Kurienkardinal stellt klar, dass die vor einem Jahr veröffentlichte deutsche Handreichung "Segen gibt der Liebe Kraft" nicht die Zustimmung des Glaubensdikasteriums hat
Vatikanstadt, 06.05.2026 (KAP/KNA) Der vatikanische Glaubenspräfekt Víctor Fernández hat sich mit einer Klarstellung in die Debatte um Segnungsfeiern für Paare, die nicht kirchlich heiraten können oder wollen, darunter auch homosexuelle Paare, eingeschaltet. Das Portal "Vatican News" verbreitete am Mittwoch eine Erklärung von Kardinal Fernández, aus der unmissverständlich hervorgeht, dass sein kritischer Brief vom 18. November 2024 auch für die später korrigierte Fassung der deutschen Handreichung für Segnungsfeiern gilt.

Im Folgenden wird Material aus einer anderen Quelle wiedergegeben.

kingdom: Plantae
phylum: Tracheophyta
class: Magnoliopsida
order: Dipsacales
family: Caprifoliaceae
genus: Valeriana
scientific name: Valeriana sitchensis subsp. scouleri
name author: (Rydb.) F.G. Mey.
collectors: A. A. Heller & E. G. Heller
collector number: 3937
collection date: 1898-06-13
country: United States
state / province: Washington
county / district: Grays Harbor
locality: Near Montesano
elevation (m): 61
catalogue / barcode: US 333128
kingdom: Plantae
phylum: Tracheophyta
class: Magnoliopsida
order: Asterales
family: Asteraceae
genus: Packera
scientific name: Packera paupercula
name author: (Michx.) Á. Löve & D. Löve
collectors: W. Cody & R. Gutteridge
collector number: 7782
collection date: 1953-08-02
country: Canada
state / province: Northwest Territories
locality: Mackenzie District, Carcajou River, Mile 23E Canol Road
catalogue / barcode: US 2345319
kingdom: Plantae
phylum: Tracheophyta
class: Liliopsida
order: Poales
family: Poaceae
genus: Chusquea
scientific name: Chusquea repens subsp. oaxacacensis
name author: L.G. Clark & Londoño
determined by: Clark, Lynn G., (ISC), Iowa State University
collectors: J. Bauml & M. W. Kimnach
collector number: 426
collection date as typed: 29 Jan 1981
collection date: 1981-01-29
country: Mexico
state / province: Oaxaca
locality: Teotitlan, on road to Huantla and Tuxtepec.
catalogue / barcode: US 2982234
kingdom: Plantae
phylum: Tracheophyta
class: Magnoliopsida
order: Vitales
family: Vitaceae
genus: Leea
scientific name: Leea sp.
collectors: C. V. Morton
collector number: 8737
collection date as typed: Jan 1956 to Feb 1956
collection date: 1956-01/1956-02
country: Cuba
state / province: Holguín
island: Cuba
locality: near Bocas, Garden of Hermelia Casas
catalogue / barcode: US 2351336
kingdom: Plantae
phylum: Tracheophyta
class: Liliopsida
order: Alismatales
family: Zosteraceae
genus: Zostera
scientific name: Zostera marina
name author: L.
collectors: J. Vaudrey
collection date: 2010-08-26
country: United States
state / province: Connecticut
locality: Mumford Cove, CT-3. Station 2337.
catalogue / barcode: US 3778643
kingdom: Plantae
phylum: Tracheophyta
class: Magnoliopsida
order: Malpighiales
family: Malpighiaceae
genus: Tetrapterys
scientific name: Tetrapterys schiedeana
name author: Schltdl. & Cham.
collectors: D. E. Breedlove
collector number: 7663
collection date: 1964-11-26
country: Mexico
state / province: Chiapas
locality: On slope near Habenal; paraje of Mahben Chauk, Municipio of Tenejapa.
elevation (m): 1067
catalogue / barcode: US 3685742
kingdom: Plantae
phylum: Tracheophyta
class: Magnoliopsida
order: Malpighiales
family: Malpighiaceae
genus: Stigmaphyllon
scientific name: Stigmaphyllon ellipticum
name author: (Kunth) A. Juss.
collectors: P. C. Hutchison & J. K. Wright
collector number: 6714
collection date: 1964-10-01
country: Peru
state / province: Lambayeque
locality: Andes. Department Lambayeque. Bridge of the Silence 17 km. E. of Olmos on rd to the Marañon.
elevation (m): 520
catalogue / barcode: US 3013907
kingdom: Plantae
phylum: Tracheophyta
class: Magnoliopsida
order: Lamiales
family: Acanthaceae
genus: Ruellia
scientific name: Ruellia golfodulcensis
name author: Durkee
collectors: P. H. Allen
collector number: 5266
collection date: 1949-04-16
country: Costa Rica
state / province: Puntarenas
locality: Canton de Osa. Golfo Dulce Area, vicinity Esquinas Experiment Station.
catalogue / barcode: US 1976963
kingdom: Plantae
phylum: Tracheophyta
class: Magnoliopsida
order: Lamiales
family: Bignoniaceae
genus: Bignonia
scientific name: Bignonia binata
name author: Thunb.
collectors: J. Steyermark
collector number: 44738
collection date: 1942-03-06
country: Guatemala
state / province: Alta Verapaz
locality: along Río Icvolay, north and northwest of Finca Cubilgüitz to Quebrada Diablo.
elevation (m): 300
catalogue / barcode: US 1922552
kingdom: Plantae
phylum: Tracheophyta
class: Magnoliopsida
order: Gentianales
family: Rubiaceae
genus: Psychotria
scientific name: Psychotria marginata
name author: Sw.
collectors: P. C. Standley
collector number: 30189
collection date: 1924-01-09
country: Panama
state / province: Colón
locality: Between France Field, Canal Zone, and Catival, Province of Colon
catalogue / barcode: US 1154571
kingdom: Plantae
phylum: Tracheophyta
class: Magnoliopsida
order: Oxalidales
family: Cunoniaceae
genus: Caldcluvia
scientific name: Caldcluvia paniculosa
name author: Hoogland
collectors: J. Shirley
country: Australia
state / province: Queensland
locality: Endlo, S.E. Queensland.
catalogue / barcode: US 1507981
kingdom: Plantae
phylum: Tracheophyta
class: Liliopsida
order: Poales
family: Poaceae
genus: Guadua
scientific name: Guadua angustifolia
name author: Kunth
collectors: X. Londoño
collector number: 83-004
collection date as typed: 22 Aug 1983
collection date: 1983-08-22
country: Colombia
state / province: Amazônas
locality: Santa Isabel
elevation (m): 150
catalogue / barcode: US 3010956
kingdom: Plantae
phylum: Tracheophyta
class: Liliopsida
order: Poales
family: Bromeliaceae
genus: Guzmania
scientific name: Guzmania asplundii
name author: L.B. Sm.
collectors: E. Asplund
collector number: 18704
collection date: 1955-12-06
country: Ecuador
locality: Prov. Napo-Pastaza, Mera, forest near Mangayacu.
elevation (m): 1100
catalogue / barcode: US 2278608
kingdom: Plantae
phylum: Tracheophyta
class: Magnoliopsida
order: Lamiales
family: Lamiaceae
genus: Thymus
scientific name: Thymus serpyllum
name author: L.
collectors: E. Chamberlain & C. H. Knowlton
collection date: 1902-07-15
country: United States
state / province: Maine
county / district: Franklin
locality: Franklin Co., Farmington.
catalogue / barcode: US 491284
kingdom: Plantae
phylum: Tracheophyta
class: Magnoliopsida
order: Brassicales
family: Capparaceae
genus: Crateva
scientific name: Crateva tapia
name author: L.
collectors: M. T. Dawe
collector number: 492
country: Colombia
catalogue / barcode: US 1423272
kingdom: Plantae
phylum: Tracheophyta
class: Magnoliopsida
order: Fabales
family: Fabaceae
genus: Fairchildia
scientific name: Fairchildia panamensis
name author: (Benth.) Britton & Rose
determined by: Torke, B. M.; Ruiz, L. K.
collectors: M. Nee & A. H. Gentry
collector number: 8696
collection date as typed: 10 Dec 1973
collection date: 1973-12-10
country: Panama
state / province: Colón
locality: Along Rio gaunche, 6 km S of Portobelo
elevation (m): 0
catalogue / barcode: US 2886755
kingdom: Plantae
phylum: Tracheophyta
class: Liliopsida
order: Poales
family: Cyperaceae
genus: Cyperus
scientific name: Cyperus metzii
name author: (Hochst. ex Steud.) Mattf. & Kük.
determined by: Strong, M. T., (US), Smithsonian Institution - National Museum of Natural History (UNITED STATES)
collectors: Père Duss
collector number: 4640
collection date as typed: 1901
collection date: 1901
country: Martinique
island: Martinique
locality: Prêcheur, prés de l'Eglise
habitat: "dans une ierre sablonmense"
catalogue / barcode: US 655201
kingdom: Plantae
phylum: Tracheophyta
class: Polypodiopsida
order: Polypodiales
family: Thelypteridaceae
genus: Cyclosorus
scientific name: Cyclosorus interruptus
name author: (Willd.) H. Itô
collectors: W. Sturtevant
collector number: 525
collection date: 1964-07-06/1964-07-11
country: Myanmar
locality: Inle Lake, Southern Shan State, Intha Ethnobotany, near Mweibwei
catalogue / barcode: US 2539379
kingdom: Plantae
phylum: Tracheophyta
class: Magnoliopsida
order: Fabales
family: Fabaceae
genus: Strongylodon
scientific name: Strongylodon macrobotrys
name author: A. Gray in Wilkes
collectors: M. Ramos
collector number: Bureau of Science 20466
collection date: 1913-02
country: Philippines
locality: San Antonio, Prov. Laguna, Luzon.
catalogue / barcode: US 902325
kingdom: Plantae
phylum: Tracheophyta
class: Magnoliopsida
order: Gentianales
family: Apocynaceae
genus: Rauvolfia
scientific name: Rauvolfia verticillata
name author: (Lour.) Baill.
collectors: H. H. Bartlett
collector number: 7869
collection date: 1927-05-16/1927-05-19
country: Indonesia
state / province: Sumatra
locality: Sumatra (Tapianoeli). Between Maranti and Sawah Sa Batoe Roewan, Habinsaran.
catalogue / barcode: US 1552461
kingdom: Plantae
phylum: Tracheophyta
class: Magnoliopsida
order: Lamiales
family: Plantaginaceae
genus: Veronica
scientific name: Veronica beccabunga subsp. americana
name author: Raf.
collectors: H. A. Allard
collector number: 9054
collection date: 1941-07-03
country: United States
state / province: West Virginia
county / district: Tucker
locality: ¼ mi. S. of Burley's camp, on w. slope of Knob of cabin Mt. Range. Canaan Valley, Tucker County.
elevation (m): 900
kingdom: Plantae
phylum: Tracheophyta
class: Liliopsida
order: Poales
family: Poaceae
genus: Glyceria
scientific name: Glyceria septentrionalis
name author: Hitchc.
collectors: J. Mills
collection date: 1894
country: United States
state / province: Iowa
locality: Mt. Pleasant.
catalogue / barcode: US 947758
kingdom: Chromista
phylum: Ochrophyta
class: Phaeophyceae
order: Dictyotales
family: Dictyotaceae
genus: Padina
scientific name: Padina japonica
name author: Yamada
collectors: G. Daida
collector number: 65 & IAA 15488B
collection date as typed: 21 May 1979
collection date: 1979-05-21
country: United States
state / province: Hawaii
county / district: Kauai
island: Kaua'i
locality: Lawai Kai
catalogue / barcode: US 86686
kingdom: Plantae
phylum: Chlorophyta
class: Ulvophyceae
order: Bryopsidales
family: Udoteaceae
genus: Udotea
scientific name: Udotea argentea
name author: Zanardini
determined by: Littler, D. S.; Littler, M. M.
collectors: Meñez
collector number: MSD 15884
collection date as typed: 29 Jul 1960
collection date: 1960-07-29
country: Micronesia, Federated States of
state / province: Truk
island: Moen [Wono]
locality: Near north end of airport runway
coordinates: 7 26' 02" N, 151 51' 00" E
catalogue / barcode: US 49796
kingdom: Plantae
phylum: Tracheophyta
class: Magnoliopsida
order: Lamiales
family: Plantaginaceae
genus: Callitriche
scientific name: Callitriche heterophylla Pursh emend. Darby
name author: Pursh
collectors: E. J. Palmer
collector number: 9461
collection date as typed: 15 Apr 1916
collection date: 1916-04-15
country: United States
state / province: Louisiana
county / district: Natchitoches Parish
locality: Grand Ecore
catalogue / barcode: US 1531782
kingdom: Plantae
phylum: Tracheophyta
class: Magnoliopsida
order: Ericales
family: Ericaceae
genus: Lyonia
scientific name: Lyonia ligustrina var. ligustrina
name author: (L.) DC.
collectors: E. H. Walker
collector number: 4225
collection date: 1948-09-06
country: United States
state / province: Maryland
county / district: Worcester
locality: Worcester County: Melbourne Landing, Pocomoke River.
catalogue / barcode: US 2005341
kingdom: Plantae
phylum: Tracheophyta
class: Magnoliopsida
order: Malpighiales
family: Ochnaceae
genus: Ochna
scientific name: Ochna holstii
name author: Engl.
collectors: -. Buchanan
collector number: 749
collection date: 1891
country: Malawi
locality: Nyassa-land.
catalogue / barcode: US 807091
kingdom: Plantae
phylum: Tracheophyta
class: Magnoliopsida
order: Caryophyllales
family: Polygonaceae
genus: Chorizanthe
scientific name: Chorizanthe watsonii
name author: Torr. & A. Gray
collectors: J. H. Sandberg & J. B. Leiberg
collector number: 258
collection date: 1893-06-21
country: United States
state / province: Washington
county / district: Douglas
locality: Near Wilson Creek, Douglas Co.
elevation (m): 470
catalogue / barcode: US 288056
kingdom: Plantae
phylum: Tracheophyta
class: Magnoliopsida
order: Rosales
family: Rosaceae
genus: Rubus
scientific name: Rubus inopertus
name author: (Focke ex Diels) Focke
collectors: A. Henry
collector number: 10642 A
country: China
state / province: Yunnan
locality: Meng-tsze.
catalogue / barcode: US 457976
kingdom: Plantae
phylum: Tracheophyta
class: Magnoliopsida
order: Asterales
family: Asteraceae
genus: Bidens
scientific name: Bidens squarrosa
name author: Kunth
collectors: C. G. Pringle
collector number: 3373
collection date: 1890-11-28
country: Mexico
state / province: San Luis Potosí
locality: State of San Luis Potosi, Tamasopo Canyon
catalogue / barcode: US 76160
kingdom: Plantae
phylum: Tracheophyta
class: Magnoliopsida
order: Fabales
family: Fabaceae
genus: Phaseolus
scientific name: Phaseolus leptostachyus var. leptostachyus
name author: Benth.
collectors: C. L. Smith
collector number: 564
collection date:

Die Segens-Handreichung hatten die Deutsche Bischofskonferenz (DBK) und der Laien-Dachverband ZdK am 23. April 2025 vorgelegt. Im Vorfeld gab es einen Briefwechsel zwischen dem in der DBK für Liturgiefragen zuständigen Trierer Bischof Stephan Ackermann und Fernández. Die Kritik des Kardinals führte damals zu einigen Korrekturen, deren Bewertung bisher unterschiedlich ausfiel.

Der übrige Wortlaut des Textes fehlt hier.